# TASK 1
In the article on AI agents and enterprise software below, why did SaaS stocks plummet earlier this year? Answer in one to three sentences.
# TASK 2
Answer these questions from the article on AI agents and enterprise software below.
(a) How much subscription revenue does ServiceNow project by 2026?
(b) What percentage of net-new annual contract value in 2025 came from deals involving five or more products?
(c) What positions does Daniel Newman hold at Futurum Research Group?

PASSAGE FOR REVIEW below:

Enterprise software has long relied on a stable hierarchy: companies that controlled the interface dominated the customer relationship. Employees navigated dashboards, tabs, forms, and menus, while vendors expanded across departments and grew recurring revenue. But agentic AI is disrupting this model. Increasingly, employees no longer need to interact directly with software to complete routine tasks. AI agents can now coordinate actions across multiple systems using only natural-language commands.
This shift has rattled the software industry. Earlier this year, SaaS stocks plummeted as investors questioned whether AI agents would weaken sticky interfaces, compress seat growth, and erode the economics that sustained enterprise software for decades. The industry now faces a critical question: Will AI agents hollow out enterprise software, or will they reorder where value accumulates within it?
ServiceNow’s CEO Pushes Back Against AI Disruption Narrative
Few executives have countered the disruption narrative as forcefully as Bill McDermott, longtime CEO of ServiceNow. He argues that investors fundamentally misunderstand how enterprise AI will be deployed in large organizations.
“AI thinks. It’s got tremendous compute power. But it doesn’t act.”
This distinction is central to ServiceNow’s AI strategy. While many investors fear hyperscalers and foundation model companies will absorb large portions of enterprise software, McDermott contends that AI’s rise is actually increasing the importance of orchestration, workflow governance, and operational execution systems.
“When you’re running a company, and you want the digital agents to work with the humans, or even in a lot of cases do the work that the humans are doing, they just have to execute along the lines of the business process so things actually get done.”
ServiceNow’s AI Growth Defies Disruption Fears
Despite investor concerns, ServiceNow’s growth remains robust. The company projects over $15.7 billion in subscription revenue by 2026. Its Now Assist AI business reached $750 million in annual contract value in Q1 and is on track to hit $1.5 billion by year-end. ServiceNow claims AI adoption is deepening customer reliance on its platform rather than weakening it.
According to the company:
- 91% of net-new annual contract value in 2025 came from deals involving five or more products.
- Deals including three or more products grew nearly 70% year over year.
Why Operational Reality Slows AI Disruption
Daniel Newman, CEO and chief analyst at Futurum Research Group, notes that the current AI cycle is accelerating faster than any prior enterprise technology transition. However, investors initially underestimated the operational inertia in large organizations.
“The deepest moat that’s making transformation and change to new technologies much harder is merely that humans change much slower than technology.”
This operational reality has become a key defense for incumbent software companies against AI disruption. While Silicon Valley envisions autonomous AI systems replacing vast portions of enterprise software, companies still face governance, compliance, security, transaction, and data privacy constraints that remain unresolved.

End of PASSAGE FOR REVIEW.
DATA FOR ANALYSIS below:

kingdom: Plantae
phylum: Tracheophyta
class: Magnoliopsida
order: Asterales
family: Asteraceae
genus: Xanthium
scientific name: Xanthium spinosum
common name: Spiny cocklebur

End of DATA FOR ANALYSIS.
DATA FOR ANALYSIS below:

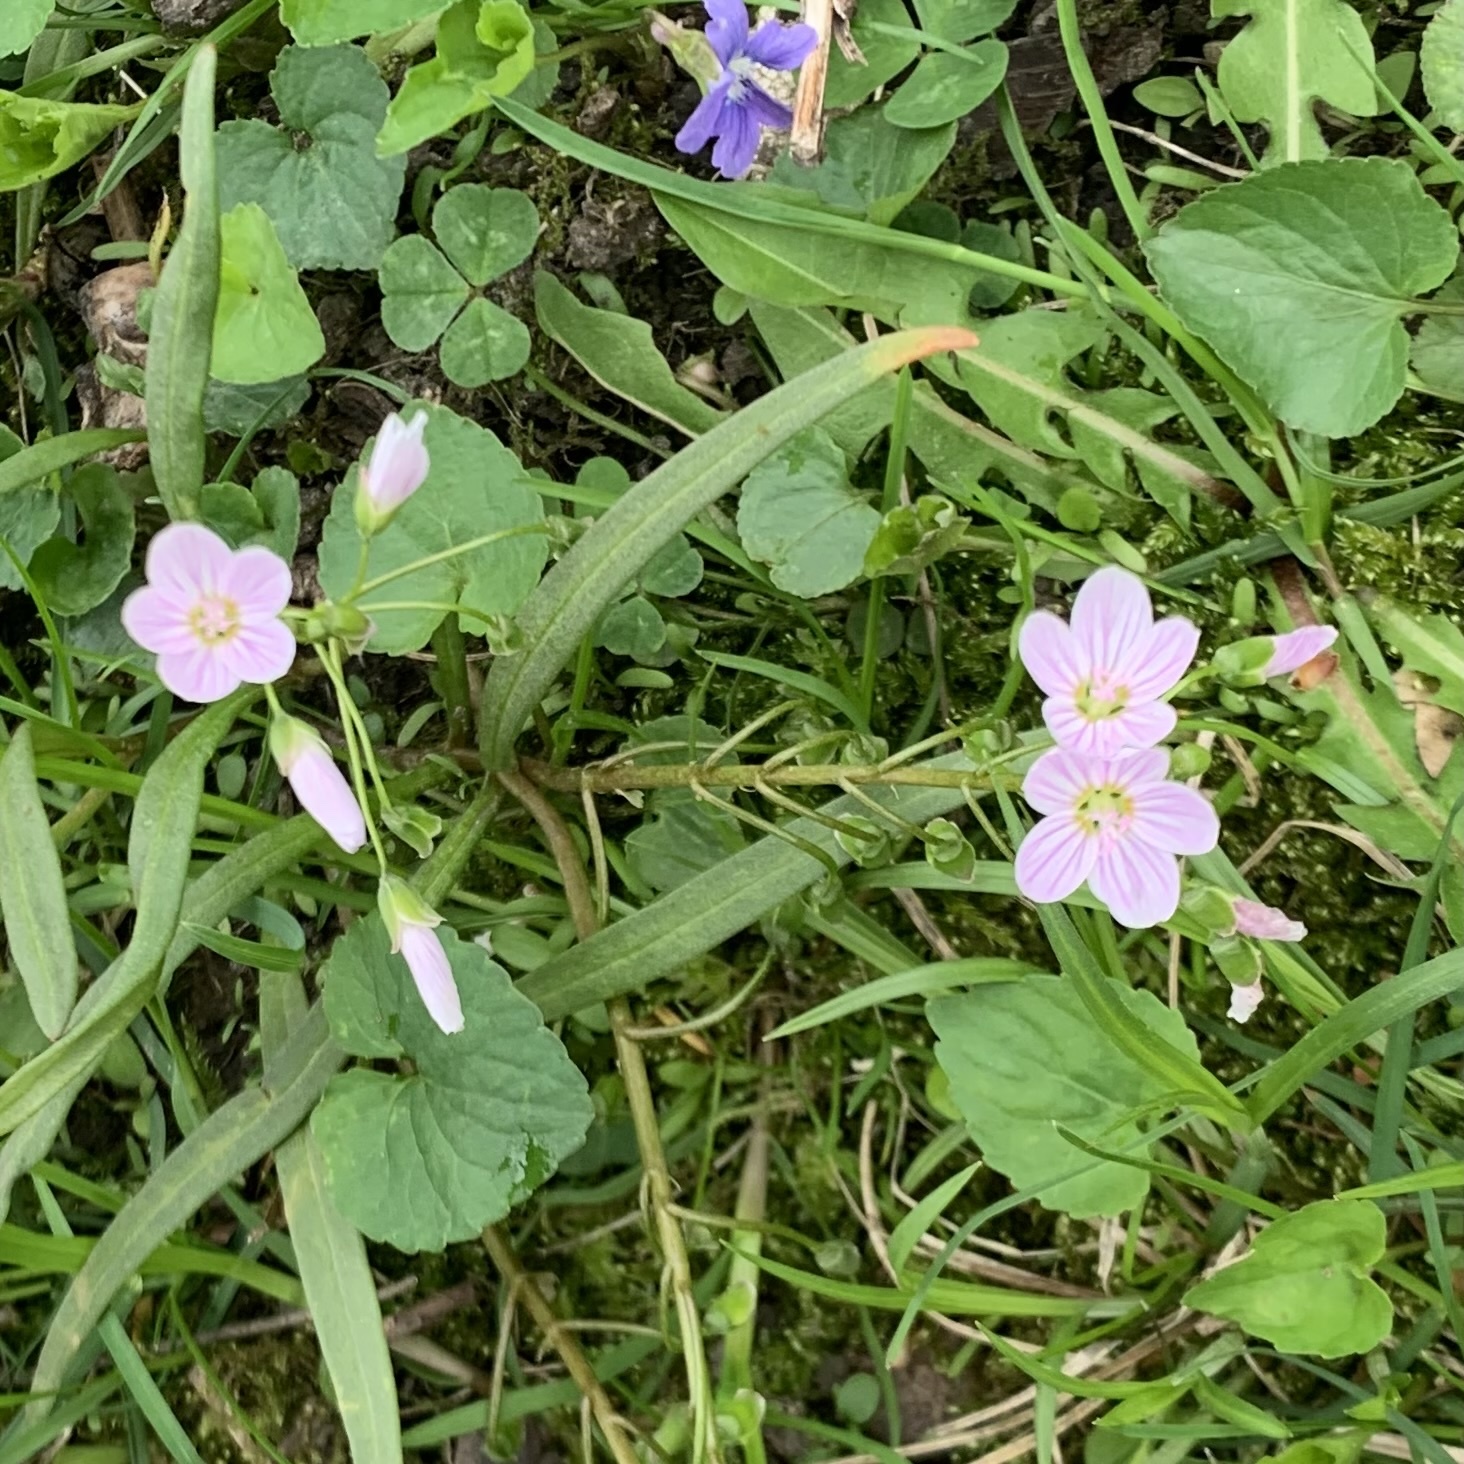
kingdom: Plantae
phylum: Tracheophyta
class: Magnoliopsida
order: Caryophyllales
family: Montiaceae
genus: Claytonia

End of DATA FOR ANALYSIS.
DATA FOR ANALYSIS below:

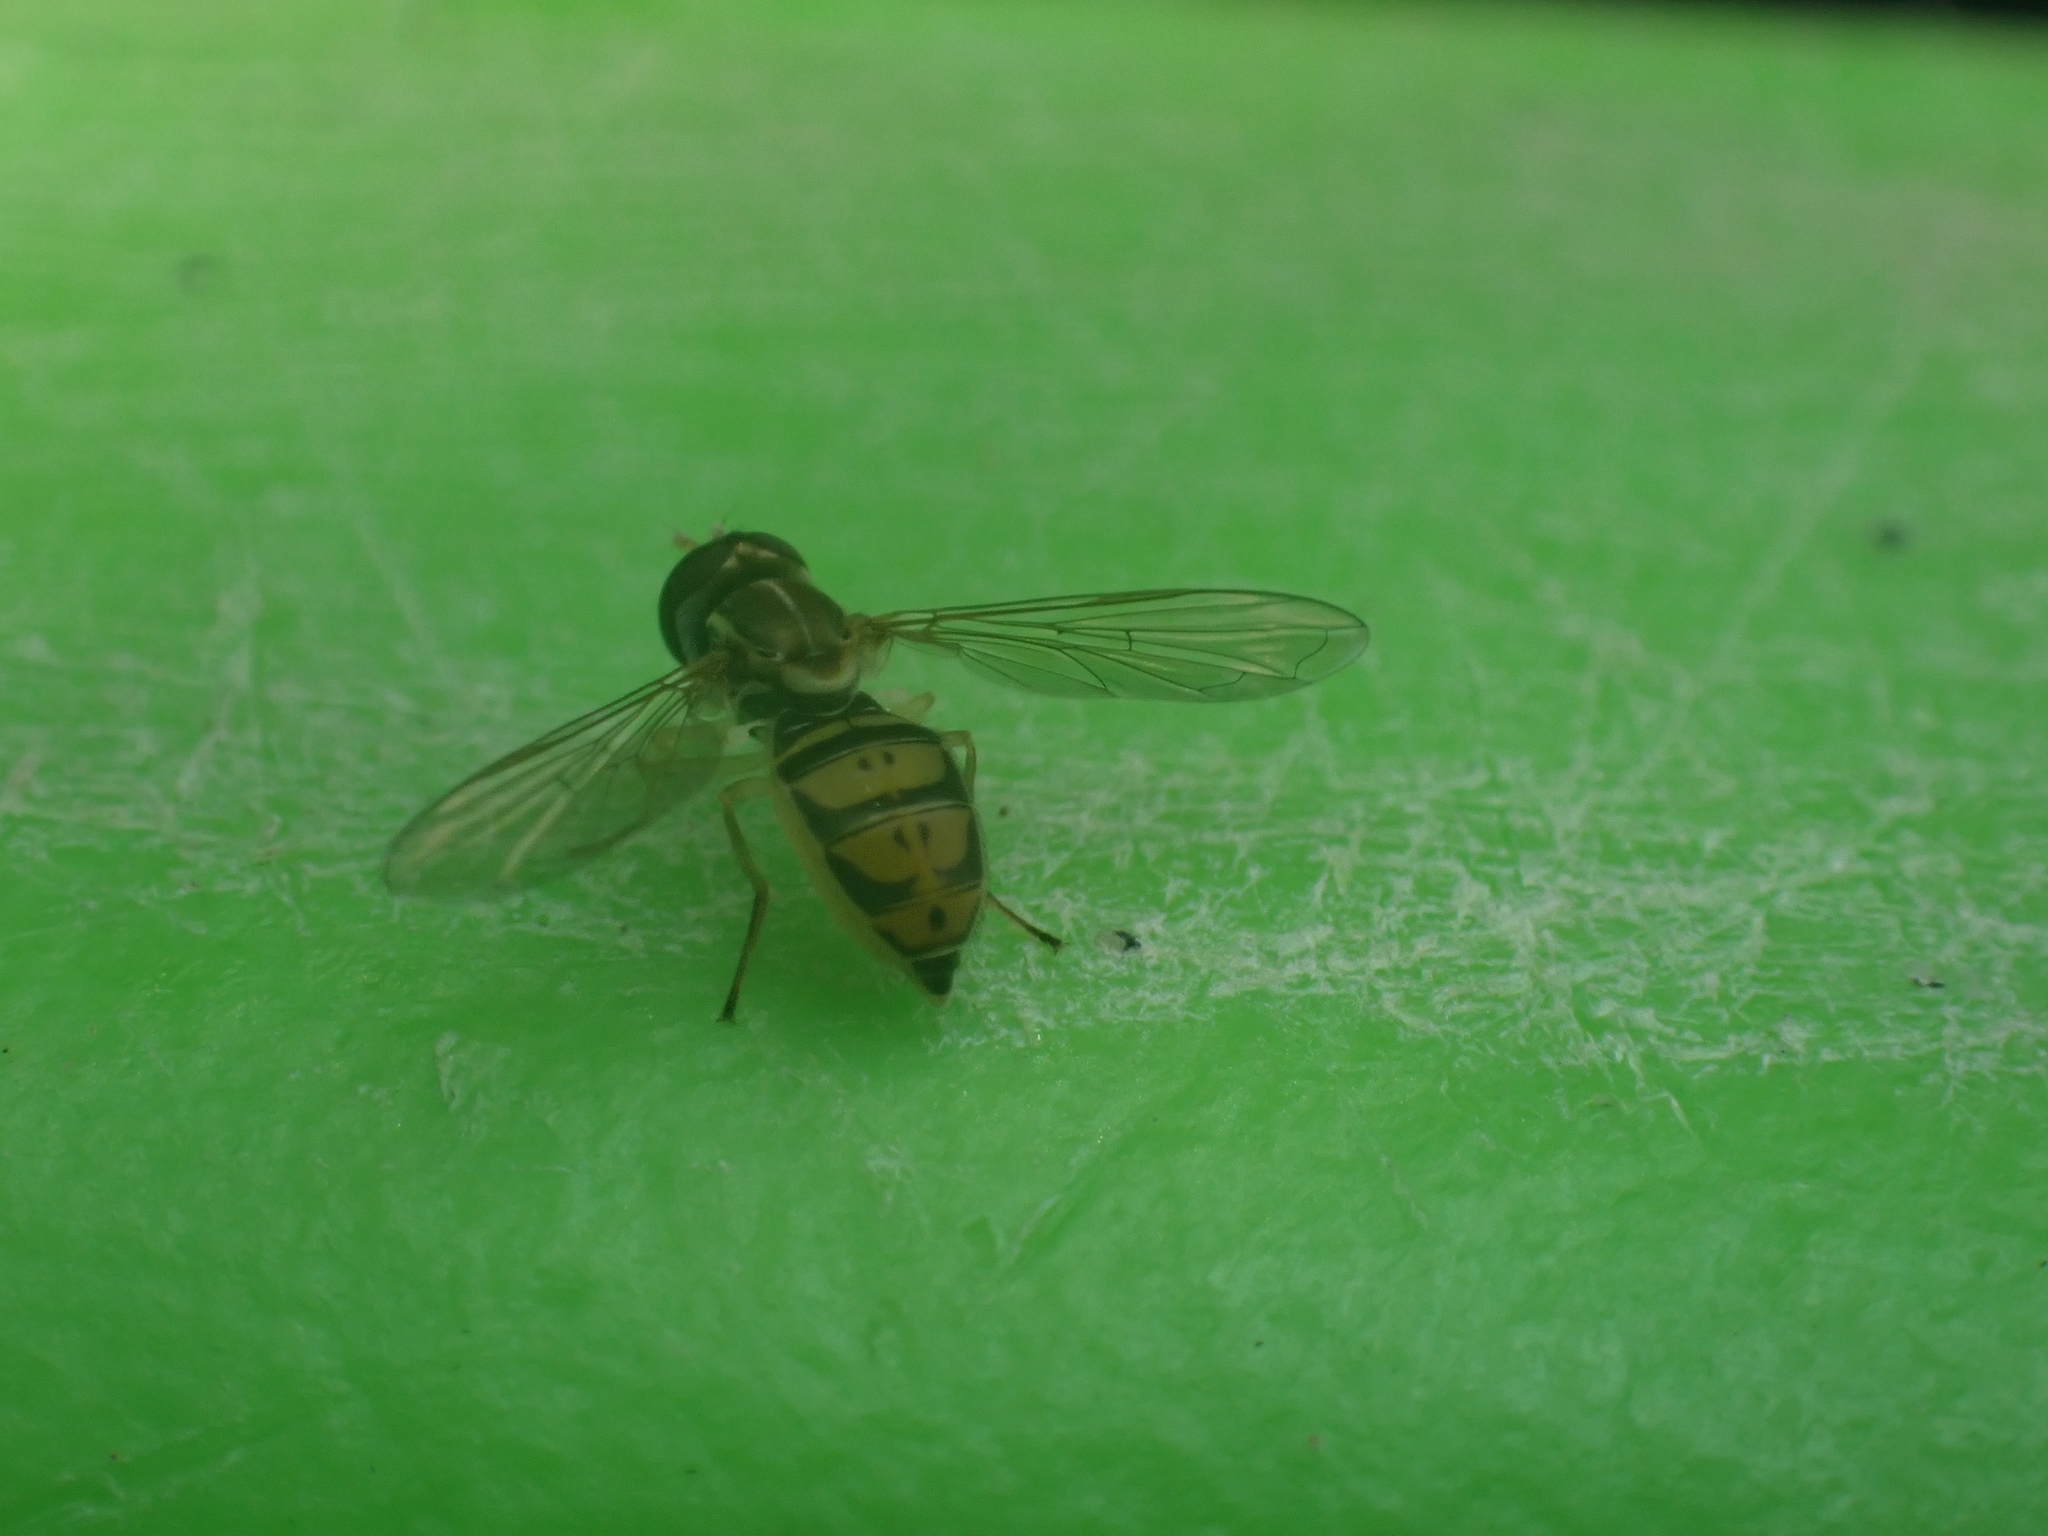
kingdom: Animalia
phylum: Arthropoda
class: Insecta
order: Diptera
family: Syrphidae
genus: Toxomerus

End of DATA FOR ANALYSIS.

# TASK OUTPUT 1
SaaS stocks plummeted because investors questioned whether AI agents would weaken sticky interfaces, compress seat growth, and erode the economics that had sustained enterprise software for decades.

# TASK OUTPUT 2
(a) Over $15.7 billion.
(b) 91%.
(c) He is CEO and chief analyst.